I am not at all sure what to expect when I go out these days. How far have we got? Winter ended with the best blackthorn season I’ve ever seen – hedgerows snowy for three weeks – under a genial sun, while all the bulbs flowered at once and spring-flowering plants seemed to be playing leapfrog with their schedules. Cherries were late and magnolias early; I wouldn’t have been surprised if I had come round a corner and seen a dogwood in flower. So what can the weather record say in explanation?
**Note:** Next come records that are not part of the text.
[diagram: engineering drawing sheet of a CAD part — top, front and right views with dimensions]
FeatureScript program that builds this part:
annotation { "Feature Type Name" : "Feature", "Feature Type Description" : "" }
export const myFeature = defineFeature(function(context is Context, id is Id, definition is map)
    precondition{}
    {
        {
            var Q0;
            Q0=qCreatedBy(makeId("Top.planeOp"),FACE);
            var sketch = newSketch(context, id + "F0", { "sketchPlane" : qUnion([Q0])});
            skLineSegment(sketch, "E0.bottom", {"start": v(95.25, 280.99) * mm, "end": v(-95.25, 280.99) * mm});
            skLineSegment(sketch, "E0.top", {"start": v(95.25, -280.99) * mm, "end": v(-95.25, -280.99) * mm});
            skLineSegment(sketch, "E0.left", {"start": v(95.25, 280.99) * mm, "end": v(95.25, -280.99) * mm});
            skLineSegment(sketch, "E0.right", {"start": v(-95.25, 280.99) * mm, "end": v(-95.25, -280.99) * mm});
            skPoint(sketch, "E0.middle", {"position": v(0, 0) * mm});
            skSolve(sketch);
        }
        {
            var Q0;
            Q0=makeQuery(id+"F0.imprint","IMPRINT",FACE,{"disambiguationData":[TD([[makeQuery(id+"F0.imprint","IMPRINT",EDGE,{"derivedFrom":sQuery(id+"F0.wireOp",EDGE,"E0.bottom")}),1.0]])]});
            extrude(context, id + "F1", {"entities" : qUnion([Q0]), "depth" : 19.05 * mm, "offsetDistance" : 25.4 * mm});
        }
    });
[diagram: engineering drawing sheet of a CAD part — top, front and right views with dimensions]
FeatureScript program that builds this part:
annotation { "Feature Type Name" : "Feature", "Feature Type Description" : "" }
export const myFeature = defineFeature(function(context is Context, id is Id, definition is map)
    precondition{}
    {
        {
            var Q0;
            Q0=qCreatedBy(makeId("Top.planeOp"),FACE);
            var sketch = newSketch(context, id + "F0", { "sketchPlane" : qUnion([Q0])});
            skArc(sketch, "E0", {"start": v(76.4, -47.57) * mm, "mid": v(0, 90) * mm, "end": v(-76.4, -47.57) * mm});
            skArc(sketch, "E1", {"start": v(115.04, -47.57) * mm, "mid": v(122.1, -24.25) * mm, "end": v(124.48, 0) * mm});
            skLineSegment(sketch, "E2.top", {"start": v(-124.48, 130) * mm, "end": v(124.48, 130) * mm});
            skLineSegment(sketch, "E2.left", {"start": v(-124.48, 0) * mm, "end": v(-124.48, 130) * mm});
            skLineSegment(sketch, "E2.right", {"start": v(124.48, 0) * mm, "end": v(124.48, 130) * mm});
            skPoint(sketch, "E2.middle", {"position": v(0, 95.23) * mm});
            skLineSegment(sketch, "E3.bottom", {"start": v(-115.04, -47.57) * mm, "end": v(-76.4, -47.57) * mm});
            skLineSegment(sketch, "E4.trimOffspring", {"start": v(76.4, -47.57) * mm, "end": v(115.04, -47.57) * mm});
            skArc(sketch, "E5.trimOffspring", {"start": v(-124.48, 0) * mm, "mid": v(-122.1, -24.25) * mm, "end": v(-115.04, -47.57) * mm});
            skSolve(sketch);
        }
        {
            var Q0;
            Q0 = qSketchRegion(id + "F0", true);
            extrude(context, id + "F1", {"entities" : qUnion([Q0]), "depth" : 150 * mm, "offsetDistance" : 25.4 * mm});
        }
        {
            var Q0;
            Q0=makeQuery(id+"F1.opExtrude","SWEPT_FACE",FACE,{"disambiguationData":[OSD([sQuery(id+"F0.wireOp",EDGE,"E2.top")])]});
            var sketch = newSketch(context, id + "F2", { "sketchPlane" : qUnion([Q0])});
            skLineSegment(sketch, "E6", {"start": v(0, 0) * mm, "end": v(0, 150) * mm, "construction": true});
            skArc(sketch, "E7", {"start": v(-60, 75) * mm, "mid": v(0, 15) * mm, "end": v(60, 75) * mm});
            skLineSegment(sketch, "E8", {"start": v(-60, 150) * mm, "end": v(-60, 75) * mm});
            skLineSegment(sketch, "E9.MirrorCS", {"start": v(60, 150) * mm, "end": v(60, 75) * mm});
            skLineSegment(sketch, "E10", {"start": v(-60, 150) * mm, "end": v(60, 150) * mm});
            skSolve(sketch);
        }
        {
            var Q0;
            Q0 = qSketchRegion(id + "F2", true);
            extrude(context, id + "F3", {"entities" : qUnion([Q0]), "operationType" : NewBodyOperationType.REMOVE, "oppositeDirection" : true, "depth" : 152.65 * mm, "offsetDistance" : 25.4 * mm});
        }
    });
I have the book from the greenhouse in front of me.

January: 46 millimetres (approximately: you can ‘t really measure the rain in snow, as it were). 14 days of snow from the 4th to the 18th. 10 days with no precipitation at all scattered through the month. Highest temperature 43°F (6°C) on the 16th, lowest 26°F (-3°C) on the 7th.

February: 82 millimetres of rain, with only four days completely without, Maximum 48° (9°C) on the 5th, minimum 28° (-2°C) on the 15th. The January/February total of 128 millimetres or 5 inches is about a quarter of our annual total rainfall. But if not in winter, when should it fall?

March: 38 millimetres with 17 dry days. Maximum temperature 59°F (15°C) on the 18th, minimum 26°F (-3°C) on the 7th. A dry cold month with moderate sunshine, neither urging on nor holding back.

April: Only 10 millimetres, and 24 days with no rain: a very dry month with long sunny periods, reaching 68° (20°C) on the 28th with a minimum temperature of 36° (2°C) on the 21st.

May, to date: The only rainfall, 9 millimetres, on the 1st of the month. No extraordinary temperatures; no frosts until the middle of the month when there was enough new growth to hurt (as the ashes have been).

Now we have the full panoply of spring, early and late at the same time, in a sea of Queen Anne’s lace. Confusing, but brilliant. Snow in January, rain in February, drought in March are hardly unlooked for. Drought and sunshine in April were the surprise.